• **Excerpted passage**

_____

Posted tagged ‘Democratic Party’

Akaka gets no respect

January 27, 2011

The decision of U.S. Senate Democrats to dump Hawai‘i’s 86-year-old Sen. Daniel Akaka as veterans affairs chairman and move him to the less prestigious Indian Affairs Committee is a political surprise.

Senators seldom make such moves for age alone, unless there is a feeling that the member isn’t up to the job anymore. That’s how senior Hawai‘i Sen. Daniel Inouye rose to appropriations chairman over the late Sen. Robert Byrd.

A hint that Akaka is starting to slip is a heck of a message to send Hawai‘i voters as he gears up for a potentially tough re-election campaign against former Republican Gov. Linda Lingle, with Democrats fighting an uphill battle to hold their two-vote Senate majority.

If the Democrats are sending Akaka a message that they want him to step aside and let a younger Democrat take on Lingle, it would be interesting to know whom they have in mind.

Former Honolulu Mayor Mufi Hannemann and former U.S. Rep. Ed Case would likely jump at the chance, but they could turn out to be seriously damaged political goods after their big losses in 2010 — Hannemann for governor and Case for Congress.

U.S. Rep. Colleen Hanabusa would be pushing it with voters to start campaigning for the Senate halfway through her first term in the House, and U.S. Rep. Mazie Hirono is a light achiever who could be a tough sell as the heavy lifter Hawai‘i needs to get ready to pick up the load after Inouye passes from the scene. Would former Gov. John Waihee eye a comeback at 66?

If the Democrats want to move past Akaka, their best bet would be to persuade him to step down sometime this year and let Abercrombie appoint a replacement who could run against Lingle as an incumbent.

But Akaka has resisted such pushes for 20 years, and the fight among Democratic factions over who gets the appointment could become ugly.

Update: If you want to learn how to spin like a pro, check out this press release that just came out.


Welcome openness in Big Isle Senate picks

January 11, 2011

Give Big Island Democrats credit for transparency in the process to replace Sen. Russell Kokubun, who represented Hilo, Puna and Ka‘u before resigning to join the Abercrombie administration as agriculture director.

The party released the names of eight candidates who asked to be considered: state Rep. Faye Hanohano, former County Council Chairman Gary Safarik, health food store owner Russell Ruderman, Navy intelligence administrator Anthony Marzi, Abercrombie’s East Hawai‘i  campaign coordinator Gilbert Kahele, Ka’u doctor Richard Creagan, natural foods manager Susan “Marie” Sanford and attorney Beverly Jean “Jeannie” Withington.

_____

• **Problems to solve**
[A] According to the posts on Hawai‘i Democrats, to which committee did Senate Democrats move Sen. Daniel Akaka?
[B] Extend the posts on Hawai‘i Democrats past their final sentence, keeping the same commentary voice.
The data that comes next is drawn from a separate source and is unrelated to the posts on Hawai‘i Democrats.

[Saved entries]
_____

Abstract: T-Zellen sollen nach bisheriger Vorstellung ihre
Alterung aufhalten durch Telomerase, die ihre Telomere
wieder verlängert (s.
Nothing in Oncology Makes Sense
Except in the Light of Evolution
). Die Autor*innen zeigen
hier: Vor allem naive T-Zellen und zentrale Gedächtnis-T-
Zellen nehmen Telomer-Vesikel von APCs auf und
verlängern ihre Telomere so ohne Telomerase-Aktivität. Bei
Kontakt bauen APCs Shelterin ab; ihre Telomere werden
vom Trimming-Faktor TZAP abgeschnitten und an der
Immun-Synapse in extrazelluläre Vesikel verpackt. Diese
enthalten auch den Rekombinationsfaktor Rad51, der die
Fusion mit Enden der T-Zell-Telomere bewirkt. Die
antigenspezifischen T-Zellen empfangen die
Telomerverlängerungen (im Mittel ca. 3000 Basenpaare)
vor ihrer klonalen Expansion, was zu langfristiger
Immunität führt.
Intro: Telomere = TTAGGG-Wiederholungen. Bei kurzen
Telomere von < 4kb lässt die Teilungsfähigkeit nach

_____

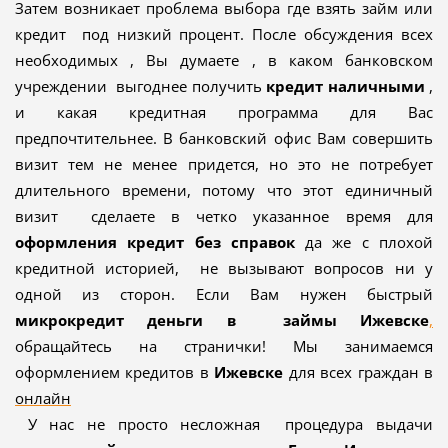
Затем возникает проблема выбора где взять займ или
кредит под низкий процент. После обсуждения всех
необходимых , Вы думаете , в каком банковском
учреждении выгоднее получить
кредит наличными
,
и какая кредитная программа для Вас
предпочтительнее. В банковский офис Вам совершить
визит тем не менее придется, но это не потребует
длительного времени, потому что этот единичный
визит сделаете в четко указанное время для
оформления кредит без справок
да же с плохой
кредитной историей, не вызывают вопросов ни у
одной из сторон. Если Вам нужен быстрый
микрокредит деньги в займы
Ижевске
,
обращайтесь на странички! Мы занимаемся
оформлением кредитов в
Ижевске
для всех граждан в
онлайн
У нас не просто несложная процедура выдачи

_____

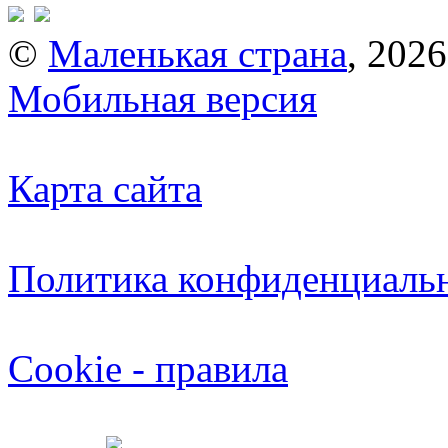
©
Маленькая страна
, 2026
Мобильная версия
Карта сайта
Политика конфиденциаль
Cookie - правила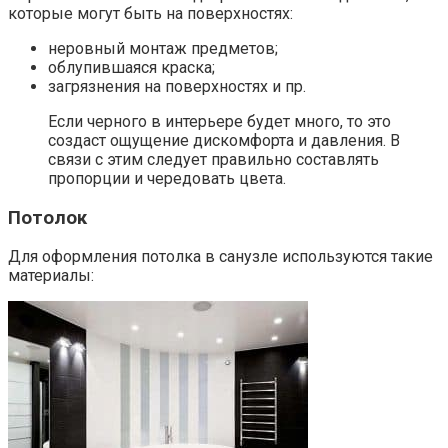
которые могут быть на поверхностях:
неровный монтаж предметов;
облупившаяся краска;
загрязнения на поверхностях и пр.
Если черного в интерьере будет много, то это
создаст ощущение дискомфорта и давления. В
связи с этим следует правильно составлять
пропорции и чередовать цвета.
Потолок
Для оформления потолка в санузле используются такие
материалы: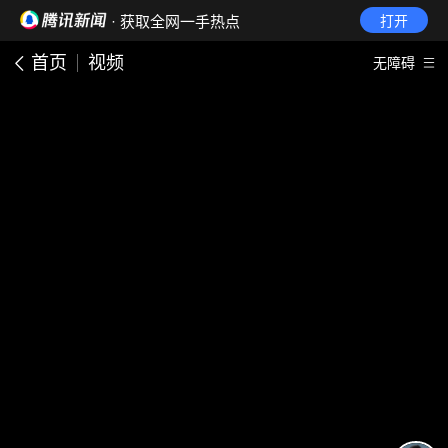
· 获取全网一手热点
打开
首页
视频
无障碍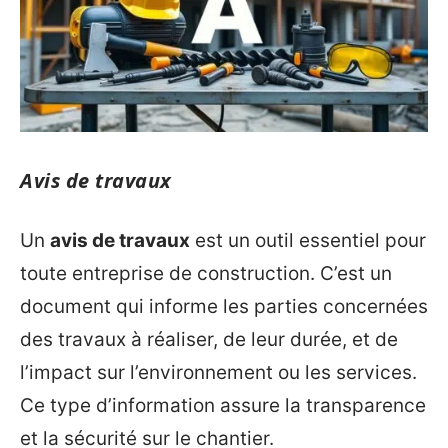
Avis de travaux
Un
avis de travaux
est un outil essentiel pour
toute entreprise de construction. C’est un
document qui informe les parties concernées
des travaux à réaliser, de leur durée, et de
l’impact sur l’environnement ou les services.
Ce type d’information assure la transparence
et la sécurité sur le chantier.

_____

• **Answers to the exercises**
[A] The Indian Affairs Committee.

[B]
Then over the weekend, the candidates were questioned in a speed-dating format by more than 40 representatives from the district’s 16 Democratic precincts, who voted to send the names of Ruderman, Marzi and Kahele to Gov. Neil Abercrombie.

Under state law, the governor must choose a replacement from the three nominees provided by the party. He has 30 days to act, but is expected to pick sooner with the start of the Legislature looming.

Credit also goes to the Hawaii Tribune-Herald for its diligent coverage of the appointment process — not only for Kokubun, but also the earlier appointment of Malama Solomon to replace Sen. Dwight Takamine after he, too, resigned to join the Abercrombie administration. Their latest story is here.

I wish the O‘ahu Democratic Party was as open and the island media as attentive in providing information about the replacement of Sen. Colleen Hanabusa by Rep. Maile Shimabukuro and the current process to replace Shimabukuro.

Update: Abercrombie’s office announced this afternoon that he’s appointing Kahele, 68, to the Senate seat.


I had to chuckle at a note in the Trib story that the Democrats’ weekend selection event was held at the Puna Hongwanji Mission.

I have absolutely no personal objections; it’s so Big Island and part of the island’s political charm. But I couldn’t help but imagine how the party’s increasingly vocal separation-of-church-and-state crowd would scream bloody murder if Republicans held such an event at a Hope Chapel.

It points up again how efforts of some Democrats to obliterate religion from public life blatantly targets Christianity over other faiths — a bias that will ultimately come back to bite the Democrats.

Democrats go mindless on taxes

December 9, 2010

While local Democrats celebrate their near sweep in the recent election, their counterparts in Washington are proving the old Will Rogers line: “I am not a member of any organized political party. I am a Democrat.”

Congressional Democrats have made jokes of themselves by bashing their own president for cutting a necessary deal with Republicans to preserve tax cuts for the middle class and secure benefits for the unemployed in exchange for also temporarily extending tax cuts for the wealthy.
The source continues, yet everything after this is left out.